Tuesday, December 14, 2010

"Discount everything"

"Chinatown was mobbed Wednesday night by youngsters wanting to see a Victoria Day fireworks display. More people converged on King st. and Pacific ave. at 10 p.m. than you'll find any noon at Portage and Main.

Extra police handled the swarming humanity. But they weren't very effective. When a boy shouted: "Lookit, sky rockets!" the mob burst it borders and heaved like a wave across the narrow streets.

[...]

Then the rain came. And humanity disappeared like butter into hot toast. You couldn't time it. At one moment, hundreds of people milled on the streets. At the next, the streets were bare, the pavement was glistening beneath the yellow lights, the gutters were gurgling and lonely, spent firecrackers swam with the current into the sewers."


- Ted Schrader [a journalist of the old school] Winnipeg Tribune, May 25, 1944

***
Winnipeg-raised artist Alison Fleming's succinct letter to the editor today defends the Shanghai Restaurant (the subject of one of her paintings) against the standard set of arguments that arise from the Winnipeg yokelsphere and its representatives on Council.

Meanwhile, the city's most keenly observant urban flaneur, Walter Krawec, writes at One Man Committee that maybe it's simply too late for Winnipeg's Chinatown.
"If the local Chinese-Canadian community generally isn't interested in revitalizing the Chinatown district (which is somewhat evident by the lack of private investment in the area), perhaps it's time to give up the ghost, rebrand the area as the "North Exchange District" or some such thing, and stop trying to replace the heritage buildings in the area with seniors homes and parking lots."

Unfortunately, while Winnipeg generally experienced a paradigm shift regarding the Exchange District in the 1970s (from top-down, le Corbusier-inspired "Urban Renewal District No. 3" to the market-driven, Gastown-inspired "Historic Warehouse Area") the same never occurred in Chinatown. There continues to be absolutely no official respect for the existing urban fabric of Chinatown--its small blocks, its uniquely small-scale and relatively ancient architecture--and a will to see new developments emerge from the ground up and work within this fabric. With history proving otherwise, business carries on as if Gustavo da Roza's 1974 vision of demolishing the entire neighborhood for a shopping mall was still sound urban planning.

The same conditions of supply and demand that create neighborhood improvement have not been allowed to emerge in Chinatown, where protectionism and land speculation on the part of local development corporations keeps property off the market and old buildings rotting. This sustained decline, and both the parking lots and garish suburban-style architecture it engenders, further repels people from the district.
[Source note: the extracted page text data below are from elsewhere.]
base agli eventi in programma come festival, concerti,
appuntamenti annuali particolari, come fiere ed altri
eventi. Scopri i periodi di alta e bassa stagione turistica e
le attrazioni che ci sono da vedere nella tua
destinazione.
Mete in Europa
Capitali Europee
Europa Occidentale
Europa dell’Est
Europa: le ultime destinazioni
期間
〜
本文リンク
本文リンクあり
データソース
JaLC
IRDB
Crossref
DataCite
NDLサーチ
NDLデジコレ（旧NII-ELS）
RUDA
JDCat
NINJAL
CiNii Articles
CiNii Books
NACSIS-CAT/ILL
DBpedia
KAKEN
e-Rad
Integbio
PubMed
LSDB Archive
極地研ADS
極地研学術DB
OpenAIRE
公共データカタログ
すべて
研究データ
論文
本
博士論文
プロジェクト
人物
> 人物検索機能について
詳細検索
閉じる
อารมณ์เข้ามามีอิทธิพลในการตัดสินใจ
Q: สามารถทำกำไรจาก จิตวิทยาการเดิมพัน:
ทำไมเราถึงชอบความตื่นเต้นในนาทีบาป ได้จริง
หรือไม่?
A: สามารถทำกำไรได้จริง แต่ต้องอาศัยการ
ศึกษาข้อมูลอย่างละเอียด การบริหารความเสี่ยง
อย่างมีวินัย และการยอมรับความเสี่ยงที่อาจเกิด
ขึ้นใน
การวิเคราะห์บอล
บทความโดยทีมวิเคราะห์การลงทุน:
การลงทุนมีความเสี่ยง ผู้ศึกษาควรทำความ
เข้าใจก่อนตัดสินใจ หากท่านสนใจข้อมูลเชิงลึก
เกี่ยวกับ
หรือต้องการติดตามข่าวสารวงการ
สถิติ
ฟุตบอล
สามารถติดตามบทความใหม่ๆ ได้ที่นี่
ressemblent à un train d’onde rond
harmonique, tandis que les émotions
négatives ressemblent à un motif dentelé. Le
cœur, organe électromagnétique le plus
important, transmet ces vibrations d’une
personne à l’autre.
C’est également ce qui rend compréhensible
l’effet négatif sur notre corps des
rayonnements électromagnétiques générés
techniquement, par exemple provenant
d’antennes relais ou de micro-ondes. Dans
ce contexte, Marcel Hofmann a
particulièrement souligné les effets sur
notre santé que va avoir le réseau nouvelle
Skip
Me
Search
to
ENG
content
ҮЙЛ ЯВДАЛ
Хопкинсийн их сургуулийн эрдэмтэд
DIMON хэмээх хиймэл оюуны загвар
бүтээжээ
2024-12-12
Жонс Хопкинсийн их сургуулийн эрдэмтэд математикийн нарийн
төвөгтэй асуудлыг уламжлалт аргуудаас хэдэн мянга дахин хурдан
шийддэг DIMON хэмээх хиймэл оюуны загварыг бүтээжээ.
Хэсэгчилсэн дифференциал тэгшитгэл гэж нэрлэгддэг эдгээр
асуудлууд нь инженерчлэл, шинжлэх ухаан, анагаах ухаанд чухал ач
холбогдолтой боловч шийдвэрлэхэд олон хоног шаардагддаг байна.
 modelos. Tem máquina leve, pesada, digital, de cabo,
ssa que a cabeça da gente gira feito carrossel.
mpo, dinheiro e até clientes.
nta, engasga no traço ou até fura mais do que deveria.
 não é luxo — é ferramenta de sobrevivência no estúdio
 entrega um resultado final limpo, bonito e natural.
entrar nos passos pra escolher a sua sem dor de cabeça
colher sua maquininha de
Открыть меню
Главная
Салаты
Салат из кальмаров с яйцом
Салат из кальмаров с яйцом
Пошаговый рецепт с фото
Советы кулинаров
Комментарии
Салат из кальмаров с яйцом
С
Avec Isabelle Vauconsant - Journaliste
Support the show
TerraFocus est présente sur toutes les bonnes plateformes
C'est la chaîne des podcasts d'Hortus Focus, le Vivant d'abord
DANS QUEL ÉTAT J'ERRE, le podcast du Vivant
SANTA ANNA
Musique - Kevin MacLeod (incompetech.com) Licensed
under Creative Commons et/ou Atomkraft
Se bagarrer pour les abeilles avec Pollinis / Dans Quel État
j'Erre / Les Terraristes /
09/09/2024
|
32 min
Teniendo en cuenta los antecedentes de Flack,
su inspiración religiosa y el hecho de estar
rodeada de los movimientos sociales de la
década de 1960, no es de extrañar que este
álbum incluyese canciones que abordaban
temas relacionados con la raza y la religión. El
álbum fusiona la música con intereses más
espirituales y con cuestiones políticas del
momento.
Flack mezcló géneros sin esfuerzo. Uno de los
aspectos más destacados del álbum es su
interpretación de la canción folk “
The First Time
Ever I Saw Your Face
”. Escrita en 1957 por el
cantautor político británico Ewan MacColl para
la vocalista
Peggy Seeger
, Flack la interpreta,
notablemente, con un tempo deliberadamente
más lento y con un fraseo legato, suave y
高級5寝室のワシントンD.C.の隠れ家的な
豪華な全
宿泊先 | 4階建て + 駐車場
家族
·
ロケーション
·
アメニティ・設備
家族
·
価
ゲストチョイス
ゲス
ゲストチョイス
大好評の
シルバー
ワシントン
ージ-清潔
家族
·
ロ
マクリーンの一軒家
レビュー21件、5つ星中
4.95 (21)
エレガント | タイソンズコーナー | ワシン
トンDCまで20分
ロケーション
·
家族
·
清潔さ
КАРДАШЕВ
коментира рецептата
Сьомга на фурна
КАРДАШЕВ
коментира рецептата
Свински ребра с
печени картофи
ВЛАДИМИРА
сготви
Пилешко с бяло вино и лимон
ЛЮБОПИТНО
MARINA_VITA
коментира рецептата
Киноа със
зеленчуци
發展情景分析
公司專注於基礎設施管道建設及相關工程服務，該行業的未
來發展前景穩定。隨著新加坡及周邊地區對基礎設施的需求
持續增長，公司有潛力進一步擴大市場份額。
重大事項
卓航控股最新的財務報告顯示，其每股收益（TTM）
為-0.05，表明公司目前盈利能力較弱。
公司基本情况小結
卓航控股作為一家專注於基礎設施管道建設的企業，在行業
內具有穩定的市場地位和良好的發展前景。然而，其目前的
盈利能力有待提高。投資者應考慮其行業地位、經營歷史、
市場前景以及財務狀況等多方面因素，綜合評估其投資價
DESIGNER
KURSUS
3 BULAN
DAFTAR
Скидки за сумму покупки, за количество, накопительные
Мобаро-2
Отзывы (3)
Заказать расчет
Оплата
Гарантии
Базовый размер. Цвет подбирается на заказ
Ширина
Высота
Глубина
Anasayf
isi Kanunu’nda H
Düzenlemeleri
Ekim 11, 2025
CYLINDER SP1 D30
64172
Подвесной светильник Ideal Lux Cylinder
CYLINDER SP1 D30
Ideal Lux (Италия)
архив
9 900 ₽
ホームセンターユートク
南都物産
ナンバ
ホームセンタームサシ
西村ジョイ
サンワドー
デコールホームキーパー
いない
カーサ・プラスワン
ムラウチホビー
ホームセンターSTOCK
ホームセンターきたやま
The Kuo Ming Tang Building on Pacific Ave. is one last exception to this trend. At once a throwback to the old Chinatown (framed photos of Chiang Kai-shek hang in the building's upstairs office), and the local art scene's quiet, slow northern migration (Guy Maddin apparently shot scenes in the basement of the legendary Golden City store), the building functions like it was a normal old building in a normal old neighborhood. But even this anomaly has felt the pressure around it.

However maligned and gap-toothed its streetscapes, there is still hope for Chinatown to become more than a dull wasteland (it's like suburbia, but with homeless people!), but only after it begins to be seen as a neighborhood whose improvement depends on the same conditions other city neighborhoods do.